Nick Bannister (Hugh Jackman) is a former soldier in the war, a military interrogator who used holographic machines to delve into a person’s memory and project it onto a 3D stage. Bannister would then guide his prisoner on a journey through their past and pick up essential conversations and clues to win the war. With the conflict behind him and national morale at an all-time low, Bannister runs a business with fellow war buddy Watts (Thandiwe Newton).
“…Bannister puts Mae’s associates in the machine, which leads him to a powerful businessman…”
They use the same holographic memory technology to allow customers to relive their happiest memories. For one customer, it is spending time with his dog. For others, it is being with family. One particular customer chooses to relive a sexual encounter with a married man. Each memory is stored on cards, known as Reminiscence.
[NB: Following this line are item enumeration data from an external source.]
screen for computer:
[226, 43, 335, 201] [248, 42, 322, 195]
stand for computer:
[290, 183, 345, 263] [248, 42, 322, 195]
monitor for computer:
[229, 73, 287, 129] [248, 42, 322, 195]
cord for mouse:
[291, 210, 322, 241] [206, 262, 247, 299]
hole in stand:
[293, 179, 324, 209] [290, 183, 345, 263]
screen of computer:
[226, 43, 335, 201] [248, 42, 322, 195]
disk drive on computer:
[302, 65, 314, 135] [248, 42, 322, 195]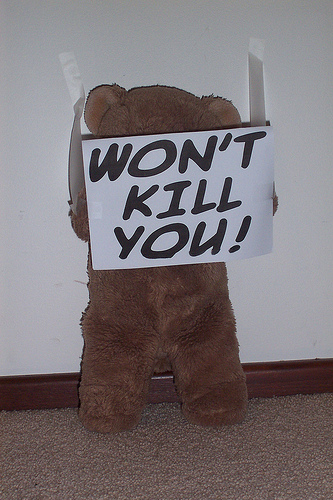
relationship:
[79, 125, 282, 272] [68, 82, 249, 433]
sign on stuffed bear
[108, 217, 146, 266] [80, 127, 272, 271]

Bannister himself is addicted to the machine and spends all his time reliving his relationship with a mysterious woman, Mae (Rebecca Ferguson). She is a lounge singer who needed Bannister’s services to find her missing set of keys. The sparks flew fast, and the two become instant lovers. But, of course, Mae had a past. She’s a former drug addict and was used by her pushers to sell and distribute the drug.
After stealing money from her pusher, Mae goes missing, and Bannister won’t let her go. Desperate to find her, Bannister puts Mae’s associates in the machine, which leads him to a powerful businessman who owns vast amounts of dry land. As Bannister gets closer to finding answers, more and more thugs come out of the woodwork to stop him.
"…thankful for the return of a good noir, and adding the sci-fi angle makes it that much better."